Les Tomkins [art director] was on set with tracing paper to preserve what Danny had written. “We were then free to carry on working,” [set painter Ron] Punter says, “knowing that if anything went terribly wrong, we could always reproduce what Danny had actually done for real and not lose any continuity. Further, we could reproduce it on the replica doors needed when Jack was smashing them in with an axe as the scene progressed. Very neat. Stanley was thinking miles down the road in every way imaginable, and constantly, too.”

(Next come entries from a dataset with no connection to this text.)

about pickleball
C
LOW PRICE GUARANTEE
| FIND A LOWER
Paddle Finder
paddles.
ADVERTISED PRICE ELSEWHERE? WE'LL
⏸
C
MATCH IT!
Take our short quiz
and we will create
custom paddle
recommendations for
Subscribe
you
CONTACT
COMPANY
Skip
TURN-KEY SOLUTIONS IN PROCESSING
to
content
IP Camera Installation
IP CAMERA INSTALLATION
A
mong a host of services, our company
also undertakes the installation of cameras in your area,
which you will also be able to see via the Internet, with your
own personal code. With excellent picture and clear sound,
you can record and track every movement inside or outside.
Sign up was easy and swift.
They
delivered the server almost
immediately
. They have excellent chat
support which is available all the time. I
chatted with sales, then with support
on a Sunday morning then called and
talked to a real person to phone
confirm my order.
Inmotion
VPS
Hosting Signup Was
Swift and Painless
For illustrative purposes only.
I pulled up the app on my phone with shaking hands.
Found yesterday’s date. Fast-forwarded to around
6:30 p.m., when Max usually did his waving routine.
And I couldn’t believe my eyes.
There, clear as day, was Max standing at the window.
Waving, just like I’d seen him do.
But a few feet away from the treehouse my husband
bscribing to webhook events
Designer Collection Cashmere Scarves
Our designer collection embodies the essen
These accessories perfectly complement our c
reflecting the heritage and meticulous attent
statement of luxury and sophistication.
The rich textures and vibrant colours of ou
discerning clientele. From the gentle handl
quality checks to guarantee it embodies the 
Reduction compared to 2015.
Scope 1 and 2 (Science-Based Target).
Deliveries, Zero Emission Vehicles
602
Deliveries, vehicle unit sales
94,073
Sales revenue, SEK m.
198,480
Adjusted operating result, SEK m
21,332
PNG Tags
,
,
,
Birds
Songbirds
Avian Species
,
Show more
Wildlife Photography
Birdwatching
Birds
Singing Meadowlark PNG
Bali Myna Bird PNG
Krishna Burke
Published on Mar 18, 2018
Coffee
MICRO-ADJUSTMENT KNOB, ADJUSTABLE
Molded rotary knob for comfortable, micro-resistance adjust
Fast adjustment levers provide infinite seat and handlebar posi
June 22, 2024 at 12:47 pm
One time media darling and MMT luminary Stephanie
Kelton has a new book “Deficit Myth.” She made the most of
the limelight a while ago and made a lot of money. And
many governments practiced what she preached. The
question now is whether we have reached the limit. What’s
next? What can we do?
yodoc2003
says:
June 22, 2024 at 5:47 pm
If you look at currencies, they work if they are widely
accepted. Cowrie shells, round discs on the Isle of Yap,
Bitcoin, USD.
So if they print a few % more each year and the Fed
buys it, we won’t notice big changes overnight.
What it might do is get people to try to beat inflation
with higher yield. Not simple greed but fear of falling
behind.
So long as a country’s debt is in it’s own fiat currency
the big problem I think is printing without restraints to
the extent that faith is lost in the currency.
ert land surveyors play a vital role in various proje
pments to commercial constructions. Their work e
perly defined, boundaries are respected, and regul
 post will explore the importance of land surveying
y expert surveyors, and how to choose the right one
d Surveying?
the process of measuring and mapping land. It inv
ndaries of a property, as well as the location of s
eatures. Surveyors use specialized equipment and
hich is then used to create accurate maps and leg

On Monday, production continued, with Danny in a rocking chair. “He stops rocking and rises... Pan left with him to bed where Wendy is asleep. He picks up knife and feels edge...” When Danny was supposed to say “REDRUM” to wake his sleeping mother, Kubrick asked him to say it over and over.
The next day Nicholson was back on camera to axe his way through the apartment’s front door. Nearly all of this sequence’s dialogue was absent from shooting scripts. Kubrick may have felt comfortable with Nicholson adlibbing, or with any lines they might invent on the day. Before rolling, Kubrick and Nicholson discussed how to swing his axe. Kubrick decided that over the shoulder was better, instead of swinging it waist-high. Nicholson stood in the corridor; Kubrick, [camera operator Kelvin] Pike, and [focus assistant Douglas] Milsome placed themselves on the other side of the door a safe distance away. When asked if he was ready, Nicholson replied, “The axe is up!”